Il casatiello tradizionale vesuviano è il rustico simbolo della Pasqua.
Il suo nome deriva da “caso”, cioè formaggio.
È un pane ricco, farcito con salumi e formaggi, decorato con uova intere incastonate nell’impasto.
Origine e simbolismo
Il casatiello rappresenta:
- abbondanza (salumi e formaggi)
- rinascita (le uova)
- fine della Quaresima
Nelle case vesuviane veniva preparato il Sabato Santo e portato nelle scampagnate di Pasquetta.

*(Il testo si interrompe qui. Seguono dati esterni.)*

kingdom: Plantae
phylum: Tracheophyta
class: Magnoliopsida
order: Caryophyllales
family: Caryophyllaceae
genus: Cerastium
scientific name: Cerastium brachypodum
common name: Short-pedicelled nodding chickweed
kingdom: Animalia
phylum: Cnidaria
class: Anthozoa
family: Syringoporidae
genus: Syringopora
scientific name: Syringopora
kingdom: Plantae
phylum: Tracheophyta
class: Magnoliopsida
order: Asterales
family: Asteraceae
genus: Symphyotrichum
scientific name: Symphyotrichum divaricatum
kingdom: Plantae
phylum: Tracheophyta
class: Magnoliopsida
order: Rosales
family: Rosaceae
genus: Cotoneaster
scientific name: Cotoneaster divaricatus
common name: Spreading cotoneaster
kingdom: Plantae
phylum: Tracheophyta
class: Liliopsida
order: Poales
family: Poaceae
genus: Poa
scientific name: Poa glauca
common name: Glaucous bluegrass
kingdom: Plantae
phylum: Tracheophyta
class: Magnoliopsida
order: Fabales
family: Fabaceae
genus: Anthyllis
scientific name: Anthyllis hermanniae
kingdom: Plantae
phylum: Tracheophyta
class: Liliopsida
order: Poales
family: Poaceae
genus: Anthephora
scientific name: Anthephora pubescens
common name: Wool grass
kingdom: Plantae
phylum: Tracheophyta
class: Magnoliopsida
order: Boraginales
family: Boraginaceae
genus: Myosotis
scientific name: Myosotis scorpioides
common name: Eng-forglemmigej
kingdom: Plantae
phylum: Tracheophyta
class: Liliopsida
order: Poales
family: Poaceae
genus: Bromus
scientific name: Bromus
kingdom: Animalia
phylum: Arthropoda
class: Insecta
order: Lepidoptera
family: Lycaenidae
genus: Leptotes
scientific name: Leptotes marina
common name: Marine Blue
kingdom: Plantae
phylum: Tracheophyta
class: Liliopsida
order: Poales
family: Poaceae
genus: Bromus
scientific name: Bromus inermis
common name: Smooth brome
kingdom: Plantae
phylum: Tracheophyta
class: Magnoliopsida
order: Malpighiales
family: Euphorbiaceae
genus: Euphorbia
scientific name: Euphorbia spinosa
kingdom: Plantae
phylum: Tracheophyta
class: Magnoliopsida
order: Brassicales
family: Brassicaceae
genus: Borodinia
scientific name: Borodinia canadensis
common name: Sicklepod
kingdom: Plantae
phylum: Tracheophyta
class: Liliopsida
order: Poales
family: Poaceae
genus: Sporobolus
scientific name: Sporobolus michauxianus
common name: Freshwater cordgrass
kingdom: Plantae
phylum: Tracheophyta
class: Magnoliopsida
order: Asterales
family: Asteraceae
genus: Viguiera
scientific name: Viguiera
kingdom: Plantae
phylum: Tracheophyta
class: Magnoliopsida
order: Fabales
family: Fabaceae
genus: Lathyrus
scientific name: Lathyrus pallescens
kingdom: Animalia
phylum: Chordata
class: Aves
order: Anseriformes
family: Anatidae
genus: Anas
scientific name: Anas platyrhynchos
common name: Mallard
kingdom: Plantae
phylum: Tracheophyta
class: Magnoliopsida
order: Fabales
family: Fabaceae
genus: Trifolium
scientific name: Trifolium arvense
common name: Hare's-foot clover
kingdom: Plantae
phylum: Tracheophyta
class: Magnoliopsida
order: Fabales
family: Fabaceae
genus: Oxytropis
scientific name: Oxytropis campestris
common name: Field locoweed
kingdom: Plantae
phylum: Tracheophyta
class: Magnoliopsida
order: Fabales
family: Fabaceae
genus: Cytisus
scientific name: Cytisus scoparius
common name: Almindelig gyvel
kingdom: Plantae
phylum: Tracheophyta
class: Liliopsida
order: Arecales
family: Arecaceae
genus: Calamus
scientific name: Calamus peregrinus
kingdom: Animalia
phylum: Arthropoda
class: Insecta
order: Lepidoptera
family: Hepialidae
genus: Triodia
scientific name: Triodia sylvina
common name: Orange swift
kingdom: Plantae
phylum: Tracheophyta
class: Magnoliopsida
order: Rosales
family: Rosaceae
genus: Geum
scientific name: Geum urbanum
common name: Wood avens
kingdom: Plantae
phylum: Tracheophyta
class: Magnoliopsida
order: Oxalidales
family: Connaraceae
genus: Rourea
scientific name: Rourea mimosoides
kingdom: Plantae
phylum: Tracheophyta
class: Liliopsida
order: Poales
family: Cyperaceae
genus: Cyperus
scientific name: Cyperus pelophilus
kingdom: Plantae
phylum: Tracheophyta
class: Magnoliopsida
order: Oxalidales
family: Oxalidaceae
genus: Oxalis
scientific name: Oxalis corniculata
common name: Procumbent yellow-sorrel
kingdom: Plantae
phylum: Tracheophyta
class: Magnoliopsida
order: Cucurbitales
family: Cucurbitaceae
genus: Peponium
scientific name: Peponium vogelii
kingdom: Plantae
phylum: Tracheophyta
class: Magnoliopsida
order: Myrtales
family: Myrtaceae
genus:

Ingredienti (stampo a ciambella)
Impasto
- 1 kg farina
- 500 ml acqua
- 25 g lievito di birra
- 150 g sugna
- 20 g sale
- Pepe q.b.
Ripieno
- 200 g salame
- 200 g provolone
- 100 g pancetta
- 4–5 uova intere
Preparazione tradizionale
Impasto
Sciogliere il lievito nell’acqua.
Unire farina, sugna, sale e pepe.
Impastare fino a ottenere un composto elastico.
Prima lievitazione
Lasciar lievitare 2–3 ore.
Farcitura
Stendere l’impasto, distribuire salumi e formaggi a cubetti.
Arrotolare e sistemare nello stampo.
Decorazione
Inserire le uova crude sopra, fermandole con strisce di impasto.
Seconda lievitazione
Far lievitare ancora 1–2 ore.
Cottura
Cuocere a 180° per circa 60 minuti.
Tradizione vesuviana
Ogni famiglia ha la propria versione: più pepata, più ricca o più morbida.